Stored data
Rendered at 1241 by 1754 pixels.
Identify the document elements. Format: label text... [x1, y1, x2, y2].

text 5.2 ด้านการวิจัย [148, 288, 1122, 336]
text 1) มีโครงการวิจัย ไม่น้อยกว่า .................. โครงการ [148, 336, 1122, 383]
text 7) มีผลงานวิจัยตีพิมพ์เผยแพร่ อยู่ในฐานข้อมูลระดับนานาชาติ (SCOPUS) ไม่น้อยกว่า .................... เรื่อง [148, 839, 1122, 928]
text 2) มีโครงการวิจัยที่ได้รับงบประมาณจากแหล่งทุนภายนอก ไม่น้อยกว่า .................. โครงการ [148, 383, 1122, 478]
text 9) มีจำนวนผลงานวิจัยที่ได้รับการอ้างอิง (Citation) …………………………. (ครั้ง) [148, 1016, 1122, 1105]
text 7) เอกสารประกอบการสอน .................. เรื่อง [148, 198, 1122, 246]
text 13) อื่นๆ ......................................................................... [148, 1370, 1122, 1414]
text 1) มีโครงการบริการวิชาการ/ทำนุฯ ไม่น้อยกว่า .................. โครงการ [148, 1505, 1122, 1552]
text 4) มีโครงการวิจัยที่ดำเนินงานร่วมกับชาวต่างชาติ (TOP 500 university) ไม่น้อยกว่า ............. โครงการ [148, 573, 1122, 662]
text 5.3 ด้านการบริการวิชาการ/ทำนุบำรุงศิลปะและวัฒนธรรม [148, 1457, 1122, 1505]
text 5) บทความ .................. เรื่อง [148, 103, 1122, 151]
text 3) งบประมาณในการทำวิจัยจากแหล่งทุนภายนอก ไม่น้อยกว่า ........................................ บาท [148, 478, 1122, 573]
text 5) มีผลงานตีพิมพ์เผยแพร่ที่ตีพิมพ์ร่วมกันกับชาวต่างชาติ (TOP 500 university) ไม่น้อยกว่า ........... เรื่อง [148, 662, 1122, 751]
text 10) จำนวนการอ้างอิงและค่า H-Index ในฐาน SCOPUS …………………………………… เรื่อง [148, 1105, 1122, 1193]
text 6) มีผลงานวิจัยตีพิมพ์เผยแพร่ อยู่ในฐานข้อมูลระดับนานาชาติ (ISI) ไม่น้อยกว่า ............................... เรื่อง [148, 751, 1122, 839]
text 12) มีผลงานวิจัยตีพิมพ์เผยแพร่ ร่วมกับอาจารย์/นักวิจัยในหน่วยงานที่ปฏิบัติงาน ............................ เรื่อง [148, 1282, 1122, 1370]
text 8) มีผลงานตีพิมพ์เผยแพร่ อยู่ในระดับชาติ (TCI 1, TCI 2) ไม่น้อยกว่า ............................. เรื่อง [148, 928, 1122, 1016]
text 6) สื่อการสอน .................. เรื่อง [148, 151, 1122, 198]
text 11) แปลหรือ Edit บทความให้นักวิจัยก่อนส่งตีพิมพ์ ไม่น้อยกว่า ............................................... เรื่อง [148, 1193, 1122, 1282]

__What is needed__
Look through the entries above and find each line where the word "นภายนอก" occurs; copy those lines.

__Response to this exercise__
text 2) มีโครงการวิจัยที่ได้รับงบประมาณจากแหล่งทุนภายนอก ไม่น้อยกว่า .................. โครงการ [148, 383, 1122, 478]
text 3) งบประมาณในการทำวิจัยจากแหล่งทุนภายนอก ไม่น้อยกว่า ........................................ บาท [148, 478, 1122, 573]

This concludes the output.